Riders may soon be able to hail Uber and Lyft in Ashland
Ashland may begin allowing vehicle-for-hire services such as Uber and Lyft soon. A proposed ordinance to allow these services and to replace the current code is up for a first reading at the City Council business meeting from 7-10 p.m. today, Aug. 21, in the Council Chambers at 1175 E. Main Street.
The Ashland Municipal Code has regulated taxi services for roughly 20 years, but it doesn’t address newer forms of vehicle-for-hire services offered through Transportation Network Companies such as Uber and Lyft.
These programs allow regular people to use their cars as a taxi service. The drivers are privately contracted through the TNCs and are required to submit to background checks before they can pick-up customers, connecting via mobile apps. These services tend to cost less than the average price of a taxi ride but could pose issues due to the congestion of thousands of tourists to the small city. According to a staff report, the Oregon Shakespeare Festival alone draws in roughly 400,000 tourists a year.
At this meeting, staff is recommending council approve an ordinance repealing and replace the current code.
According to Scott Fleury, deputy public works director, a Public Transportation Feasibility Study is currently being conducted, scheduled to finish in November. The study started in March. An interactive mapping survey is available for citizens to leave feedback on specific areas of town at gis.ashland.or.us/coatransitstudy.
“The feasibility study is meant to determine what, if any, transit system improvements would benefit the city and also provide details on how to enact such improvements in conjunction with (Rogue Valley Transit District) as they are the transit system provider for the Valley,” Fleury said.
He said the study itself will only provide minor details about TNCs impact on Ashland, but still the Transportation Commission recommended council wait until the study is complete. However, if council decides to adopt the new ordinance before then, the ordinance as it is written is appropriate, Fleury said.
City staff was first contacted by Uber staff in November after Medford adopted its new ordinance allowing vehicles for hire. It was suggested that Ashland adopt Medford’s regime to have a cohesive service area because the cities are in such proximity to each other.
The recommended ordinance closely mirrors Medford’s, but also incorporates some safety measures used in larger cities, such as a 10-year look back for criminal convictions, required vehicle safety inspections, a limitation on the number of hours a driver may operate a vehicle within a 24-hour period and a requirement to provide wheelchair accessible vehicles upon request, according to the staff report.

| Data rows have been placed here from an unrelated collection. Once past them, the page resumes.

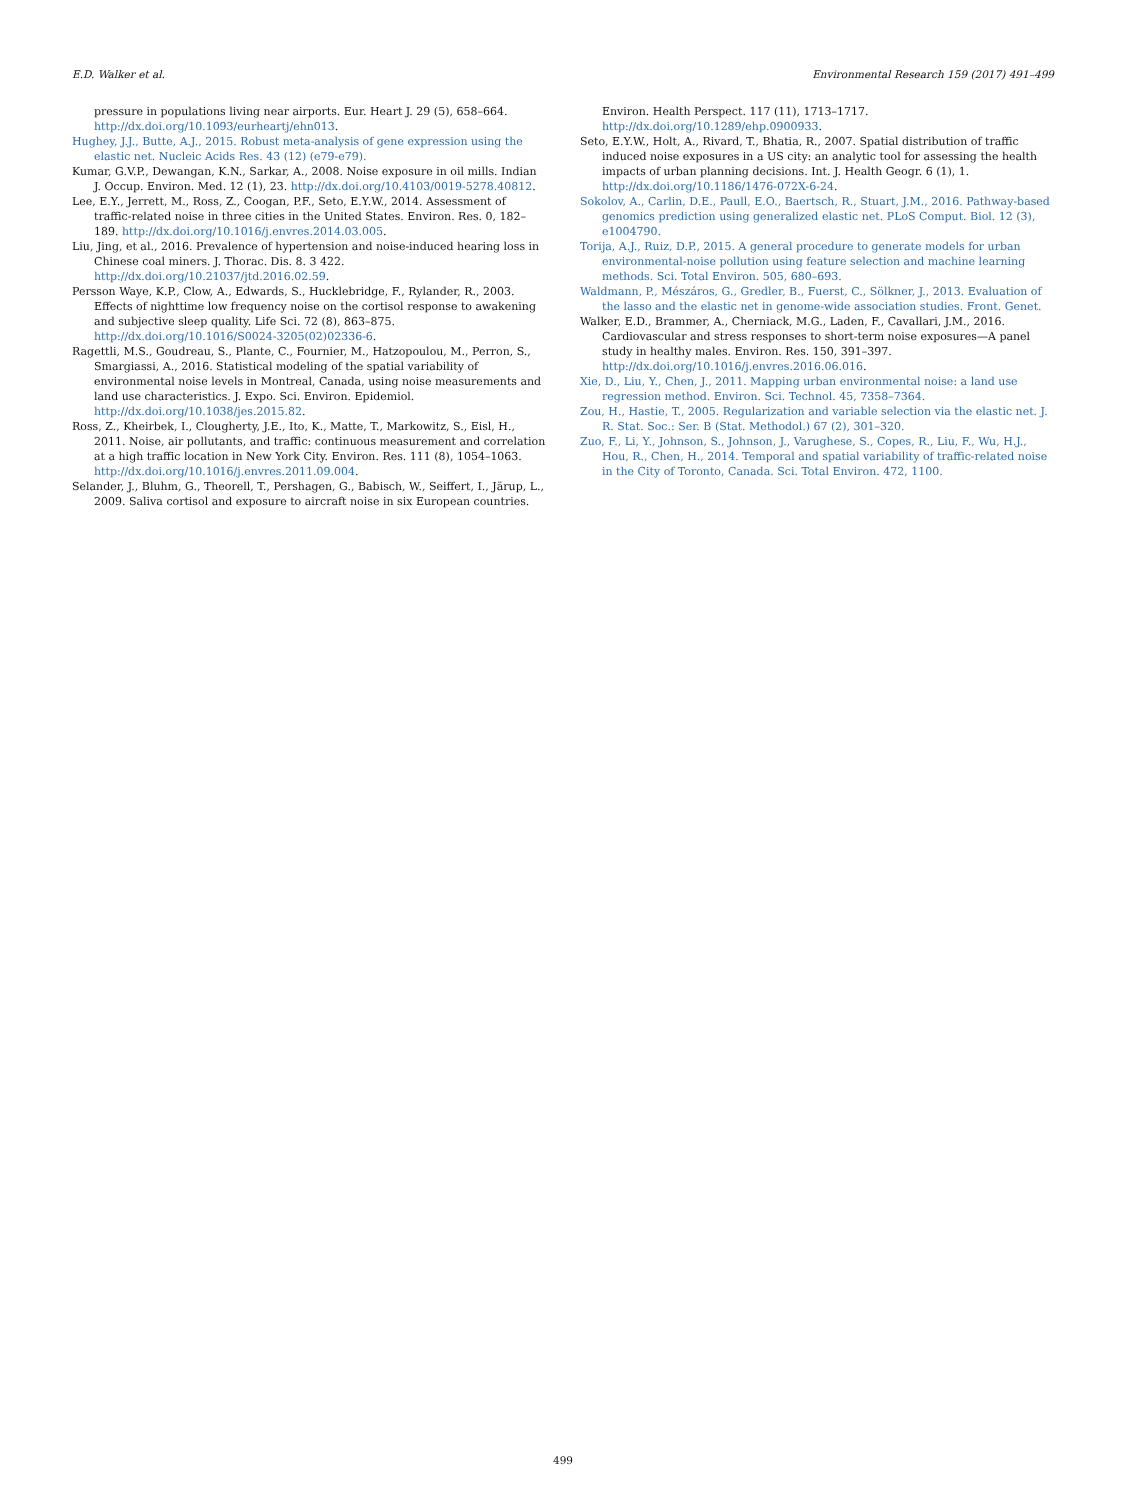E.D. Walker et al. Environmental Research 159 (2017) 491–499
pressure in populations living near airports. Eur. Heart J. 29 (5), 658–664. http://dx.doi.org/10.1093/eurheartj/ehn013.
Hughey, J.J., Butte, A.J., 2015. Robust meta-analysis of gene expression using the elastic net. Nucleic Acids Res. 43 (12) (e79-e79).
Kumar, G.V.P., Dewangan, K.N., Sarkar, A., 2008. Noise exposure in oil mills. Indian J. Occup. Environ. Med. 12 (1), 23. http://dx.doi.org/10.4103/0019-5278.40812.
Lee, E.Y., Jerrett, M., Ross, Z., Coogan, P.F., Seto, E.Y.W., 2014. Assessment of traffic-related noise in three cities in the United States. Environ. Res. 0, 182–189. http://dx.doi.org/10.1016/j.envres.2014.03.005.
Liu, Jing, et al., 2016. Prevalence of hypertension and noise-induced hearing loss in Chinese coal miners. J. Thorac. Dis. 8. 3 422. http://dx.doi.org/10.21037/jtd.2016.02.59.
Persson Waye, K.P., Clow, A., Edwards, S., Hucklebridge, F., Rylander, R., 2003. Effects of nighttime low frequency noise on the cortisol response to awakening and subjective sleep quality. Life Sci. 72 (8), 863–875. http://dx.doi.org/10.1016/S0024-3205(02)02336-6.
Ragettli, M.S., Goudreau, S., Plante, C., Fournier, M., Hatzopoulou, M., Perron, S., Smargiassi, A., 2016. Statistical modeling of the spatial variability of environmental noise levels in Montreal, Canada, using noise measurements and land use characteristics. J. Expo. Sci. Environ. Epidemiol. http://dx.doi.org/10.1038/jes.2015.82.
Ross, Z., Kheirbek, I., Clougherty, J.E., Ito, K., Matte, T., Markowitz, S., Eisl, H., 2011. Noise, air pollutants, and traffic: continuous measurement and correlation at a high traffic location in New York City. Environ. Res. 111 (8), 1054–1063. http://dx.doi.org/10.1016/j.envres.2011.09.004.
Selander, J., Bluhm, G., Theorell, T., Pershagen, G., Babisch, W., Seiffert, I., Järup, L., 2009. Saliva cortisol and exposure to aircraft noise in six European countries.
Environ. Health Perspect. 117 (11), 1713–1717. http://dx.doi.org/10.1289/ehp.0900933.
Seto, E.Y.W., Holt, A., Rivard, T., Bhatia, R., 2007. Spatial distribution of traffic induced noise exposures in a US city: an analytic tool for assessing the health impacts of urban planning decisions. Int. J. Health Geogr. 6 (1), 1. http://dx.doi.org/10.1186/1476-072X-6-24.
Sokolov, A., Carlin, D.E., Paull, E.O., Baertsch, R., Stuart, J.M., 2016. Pathway-based genomics prediction using generalized elastic net. PLoS Comput. Biol. 12 (3), e1004790.
Torija, A.J., Ruiz, D.P., 2015. A general procedure to generate models for urban environmental-noise pollution using feature selection and machine learning methods. Sci. Total Environ. 505, 680–693.
Waldmann, P., Mészáros, G., Gredler, B., Fuerst, C., Sölkner, J., 2013. Evaluation of the lasso and the elastic net in genome-wide association studies. Front. Genet.
Walker, E.D., Brammer, A., Cherniack, M.G., Laden, F., Cavallari, J.M., 2016. Cardiovascular and stress responses to short-term noise exposures—A panel study in healthy males. Environ. Res. 150, 391–397. http://dx.doi.org/10.1016/j.envres.2016.06.016.
Xie, D., Liu, Y., Chen, J., 2011. Mapping urban environmental noise: a land use regression method. Environ. Sci. Technol. 45, 7358–7364.
Zou, H., Hastie, T., 2005. Regularization and variable selection via the elastic net. J. R. Stat. Soc.: Ser. B (Stat. Methodol.) 67 (2), 301–320.
Zuo, F., Li, Y., Johnson, S., Johnson, J., Varughese, S., Copes, R., Liu, F., Wu, H.J., Hou, R., Chen, H., 2014. Temporal and spatial variability of traffic-related noise in the City of Toronto, Canada. Sci. Total Environ. 472, 1100.
499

An application fee for a permit to be employed by these services would be added as $5,000 for TNCs, $500 for taxi and limousine drivers and $60 for vehicle-for-hire drivers. The fee is intended to reimburse the city for administering the ordinance and to maintain the streets used by the service. The fee will be waived for any vehicle for hire that is fully electric or wheelchair accessible.
However, Uber objected to the city permit requirement in Ashland in a statement from its representative, Jon Isaacs, saying that requiring a permit in both Medford and Ashland is “unworkable.” He also said the rules would have to meet the exact requirements as Medford to create a “consistent regional service area.” Lyft objected to the 10-year criminal check and vehicle inspections as well.
Portland, Salem, Corvallis, Bend, Roseburg, Medford and Eugene now use vehicle-for-hire services.
The ordinance was reviewed by the Ashland Transportation Commission at its May 17, June 21 and July 19 meetings.